Cuando el Cadillac blindado del presidente de los Estados Unidos accedió al aparcamiento de la Casa Blanca, una luna llena gris y magnífica plateaba los principales monumentos del Malí. La sombra del obelisco levantado en memoria de George Washington empezaba a alargarse hacia los jardines de su residencia oficial como una lanza afilada. Castle lo consideró un mal presagio. Y con ese ánimo holló las alfombras del Despacho Oval calculando qué haría si los hombres de Owen se adelantaban a sus observadores en España y conseguían hacerse con la piedra que había creado las alteraciones detectadas por la NRO. ¿Podría fiarse de lo que le dijera el director de la Agencia Nacional de Seguridad? ¿Y con quién podría consultar sus dudas después de jurar que no haría uso de la información del Proyecto Elías?

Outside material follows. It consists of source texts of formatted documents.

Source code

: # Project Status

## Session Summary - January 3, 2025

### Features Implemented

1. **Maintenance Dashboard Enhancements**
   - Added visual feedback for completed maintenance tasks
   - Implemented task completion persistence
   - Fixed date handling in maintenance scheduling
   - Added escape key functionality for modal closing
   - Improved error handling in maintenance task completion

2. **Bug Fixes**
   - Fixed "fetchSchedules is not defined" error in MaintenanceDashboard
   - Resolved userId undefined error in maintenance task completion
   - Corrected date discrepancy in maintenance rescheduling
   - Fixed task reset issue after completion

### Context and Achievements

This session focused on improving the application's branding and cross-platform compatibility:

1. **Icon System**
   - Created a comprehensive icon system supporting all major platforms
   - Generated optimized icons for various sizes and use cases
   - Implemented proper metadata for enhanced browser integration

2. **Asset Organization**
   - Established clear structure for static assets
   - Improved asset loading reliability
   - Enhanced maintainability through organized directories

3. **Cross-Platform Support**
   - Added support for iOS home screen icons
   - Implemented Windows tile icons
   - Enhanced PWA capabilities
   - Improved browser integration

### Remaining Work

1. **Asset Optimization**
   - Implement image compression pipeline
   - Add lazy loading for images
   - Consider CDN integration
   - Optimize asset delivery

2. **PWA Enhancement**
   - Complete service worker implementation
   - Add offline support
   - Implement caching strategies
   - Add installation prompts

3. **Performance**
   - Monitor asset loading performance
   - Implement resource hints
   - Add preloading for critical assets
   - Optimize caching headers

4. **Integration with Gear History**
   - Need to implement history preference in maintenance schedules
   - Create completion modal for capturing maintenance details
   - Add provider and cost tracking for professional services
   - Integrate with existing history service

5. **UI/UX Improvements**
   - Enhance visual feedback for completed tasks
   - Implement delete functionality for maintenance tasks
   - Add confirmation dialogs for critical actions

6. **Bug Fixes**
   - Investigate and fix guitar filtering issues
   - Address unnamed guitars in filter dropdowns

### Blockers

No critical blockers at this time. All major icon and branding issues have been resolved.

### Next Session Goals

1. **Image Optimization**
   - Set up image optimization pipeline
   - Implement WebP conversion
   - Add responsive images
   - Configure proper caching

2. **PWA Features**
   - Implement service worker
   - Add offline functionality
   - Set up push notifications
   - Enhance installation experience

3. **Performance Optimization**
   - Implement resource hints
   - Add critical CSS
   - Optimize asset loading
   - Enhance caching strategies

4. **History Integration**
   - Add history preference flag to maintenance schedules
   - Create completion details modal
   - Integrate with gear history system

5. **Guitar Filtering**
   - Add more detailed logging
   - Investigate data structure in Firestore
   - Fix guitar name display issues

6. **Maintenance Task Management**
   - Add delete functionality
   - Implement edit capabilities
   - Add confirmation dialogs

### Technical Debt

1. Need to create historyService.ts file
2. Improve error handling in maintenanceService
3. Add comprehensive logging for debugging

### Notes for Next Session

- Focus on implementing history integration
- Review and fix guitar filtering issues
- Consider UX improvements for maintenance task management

Nunca se había sentido tan solo.

Sobre todo ahora.

Estaba seguro de que ni el vicepresidente ni ningún otro miembro de su equipo entenderían que gastara ni un minuto de su tiempo en satisfacer lo que, desde fuera, podría malinterpretarse como una curiosidad personal. Pero no lo era.

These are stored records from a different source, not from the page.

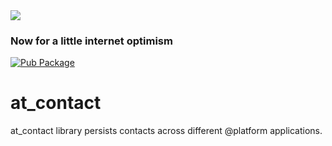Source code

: <img src="https://atsign.dev/assets/img/@developersmall.png?sanitize=true">

### Now for a little internet optimism
[![Pub Package](https://img.shields.io/pub/v/at_contact)](https://pub.dev/packages/at_contact)

# at_contact
at_contact library persists contacts across different @platform applications.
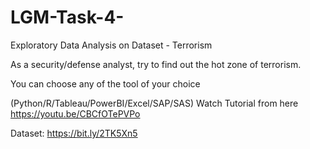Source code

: # LGM-Task-4-
 Exploratory Data Analysis on Dataset - Terrorism 


As a security/defense analyst, try to find out the hot zone of terrorism.

You can choose any of the tool of your choice  

(Python/R/Tableau/PowerBI/Excel/SAP/SAS) Watch Tutorial from here https://youtu.be/CBCfOTePVPo

Dataset: https://bit.ly/2TK5Xn5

«Al menos Elías existe», se concedió.

Y con infinita nostalgia, a aquella idea enseguida le siguió otra: «Papá estaba en lo cierto.»

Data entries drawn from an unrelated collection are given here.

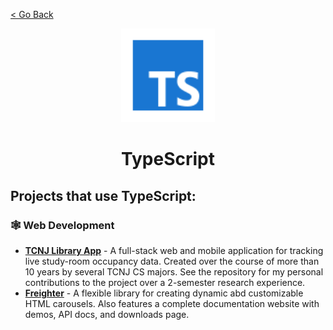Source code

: [< Go Back](https://github.com/paytonshaltis)

<div align="center">

<img src="./icons/typescript.svg" width="150" height="150" />

# TypeScript

</div>

## Projects that use TypeScript:

### 🕸 Web Development

- **[TCNJ Library App]()** - A full-stack web and mobile application for tracking live study-room occupancy data. Created over the course of more than 10 years by several TCNJ CS majors. See the repository for my personal contributions to the project over a 2-semester research experience.
- **[Freighter]()** - A flexible library for creating dynamic abd customizable HTML carousels. Also features a complete documentation website with demos, API docs, and downloads page.
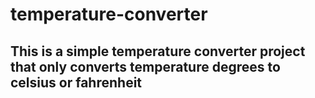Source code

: # temperature-converter
## This is a simple temperature converter project that only converts temperature degrees to celsius or fahrenheit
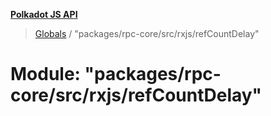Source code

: **[Polkadot JS API](../README.md)**

> [Globals](../globals.md) / "packages/rpc-core/src/rxjs/refCountDelay"

# Module: "packages/rpc-core/src/rxjs/refCountDelay"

Casi había olvidado la cena que siguió a la lejana recepción de los hopi en el Capitolio de Santa Fe. Era curioso cómo funcionaba la memoria. Una nota musical, una fragancia o un sabor podían trasportarlo a tiempos en los que no reparaba desde hacía lustros. Esta vez el estímulo fue una palabra. Un nombre propio, para ser exactos. Chester Arthur. La última vez que oyó hablar de él fue precisamente a los indios hopi. Y pese a que no tenía frescos los pequeños detalles de la conversación, recordaba muy bien sus líneas maestras. Oso Blanco, un tipo grueso, de mirada felina y rostro surcado por las profundas arrugas que da una vida llena de decisiones difíciles, repetía una y otra vez que en 1882 Arthur firmó la orden ejecutiva por la que sus antepasados recibieron los dos millones y medio de acres de tierra en el corazón de Arizona que hoy forman su impresionante reserva. «Pero fue un regalo envenenado -rezongó-. Hasta ese momento, todo el mundo perseguía a mi tribu: los colonos nos odiaban y los misioneros católicos no cesaban de presionarnos para convertirnos a su fe. La promesa de una tierra propia, independiente, llegó como llovida del cielo.» «¿Y dónde está el veneno?» Castle le hizo la pregunta clave encogiéndose de hombros. Sabía que el presidente Arthur fue un hombre sensible con las minorías étnicas que quiso sacar a los nativos americanos de Nuevo México y Nevada para agruparlos en una zona neutral a salvo de los pillajes. Pero Oso Blanco se resistió a aceptar ese punto.